CACHEQL: Quantifying and Localizing Cache Side-Channel Vulnerabilities in Production Software

Cache side-channel attacks extract secrets by examining how victim software accesses cache. To date, practical attacks on cryptosystems and media libraries are demonstrated under different scenarios, inferring secret keys and reconstructing private media data such as images. This work first presents eight criteria for designing a full-fledged detector for cache side-channel vulnerabilities. Then, we propose CACHEQL, a novel detector that meets all of these criteria. CACHEQL precisely quantifies information leaks of binary code, by characterizing the distinguishability of logged side channel traces. Moreover, CACHEQL models leakage as a cooperative game, allowing information leakage to be precisely distributed to program points vulnerable to cache side channels. CACHEQL is meticulously optimized to analyze whole side channel traces logged from production software (where each trace can have millions of records), and it alleviates randomness introduced by cryptographic blinding, ORAM, or real-world noises.
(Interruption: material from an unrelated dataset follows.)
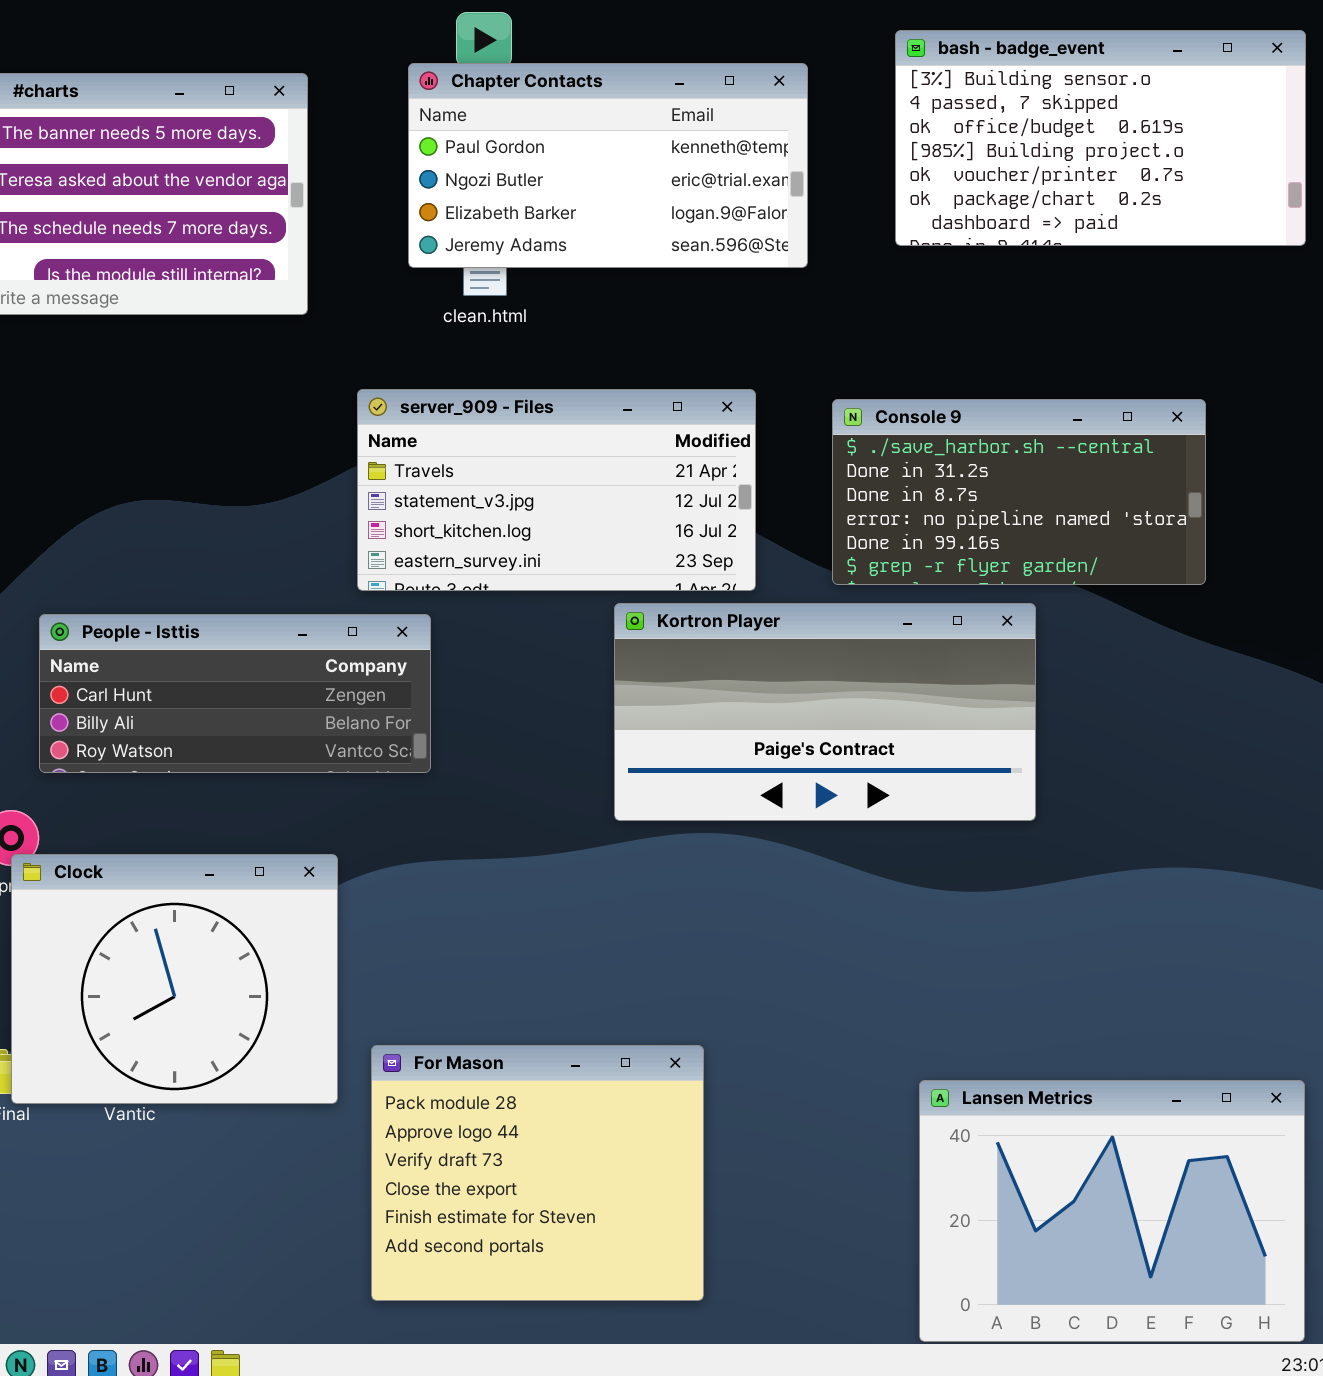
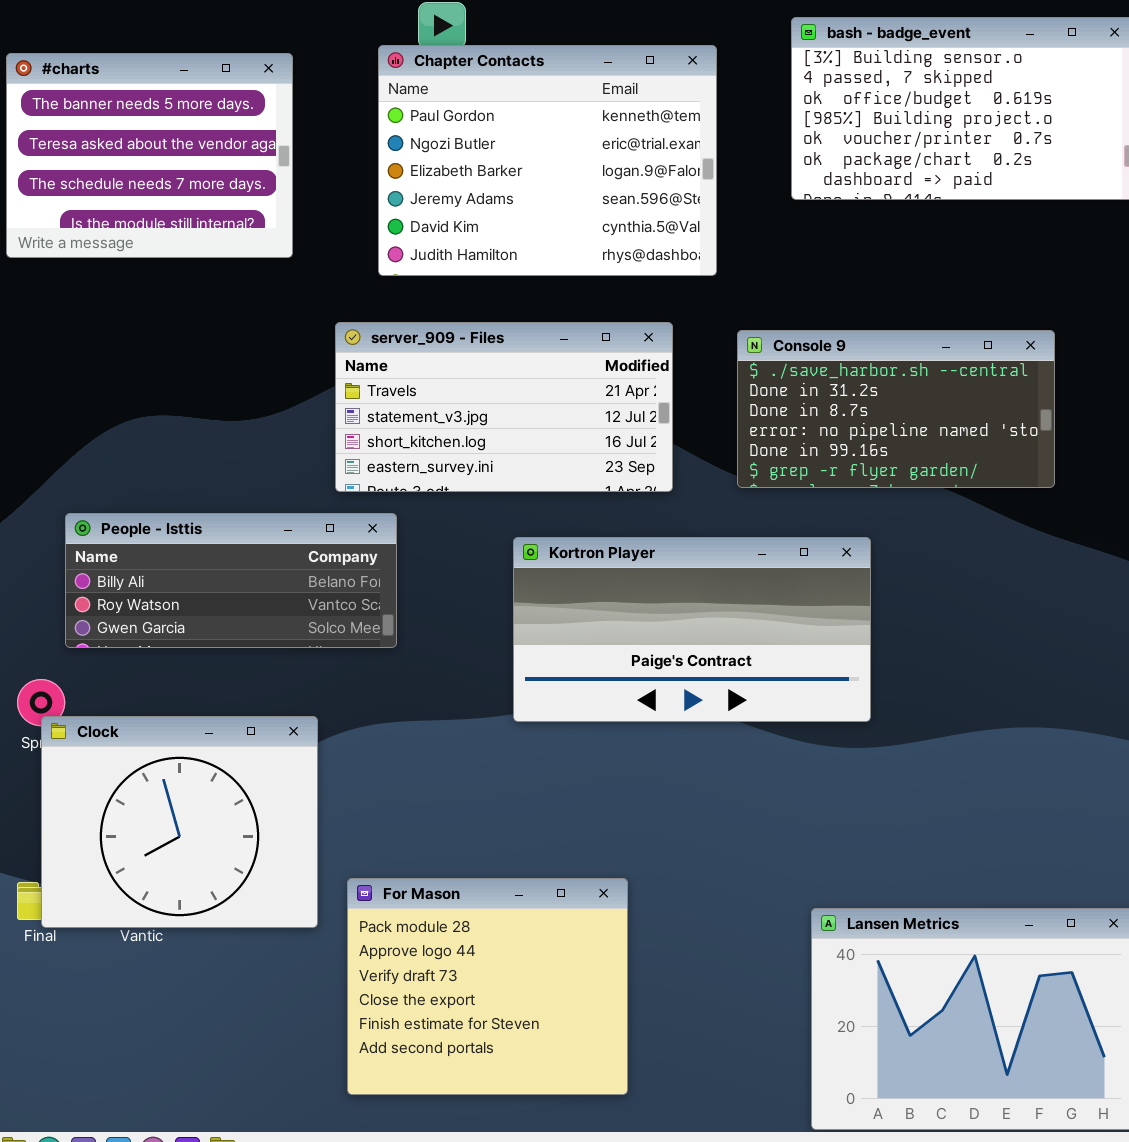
Chapter Contacts: [408,63,808,268] -> [378,45,717,276], resized
Kortron Player: [614,603,1036,821] -> [513,537,871,722], moved
People - Isttis: [39,614,431,773] -> [65,513,397,648], scrolled down 1 row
Our evaluation quantifies side-channel leaks of production cryptographic and media software. We further localize vulnerabilities reported by previous detectors and also identify a few hundred new leakage sites in recent OpenSSL (ver. 3.0.0), MbedTLS (ver. 3.0.0), Libgcrypt (ver. 1.9.4). Many of our localized program points are within the pre-processing modules of cryptosystems, which are not analyzed by existing works due to scalability. We also localize vulnerabilities in Libjpeg (ver. 2.1.2) that leak privacy about input images.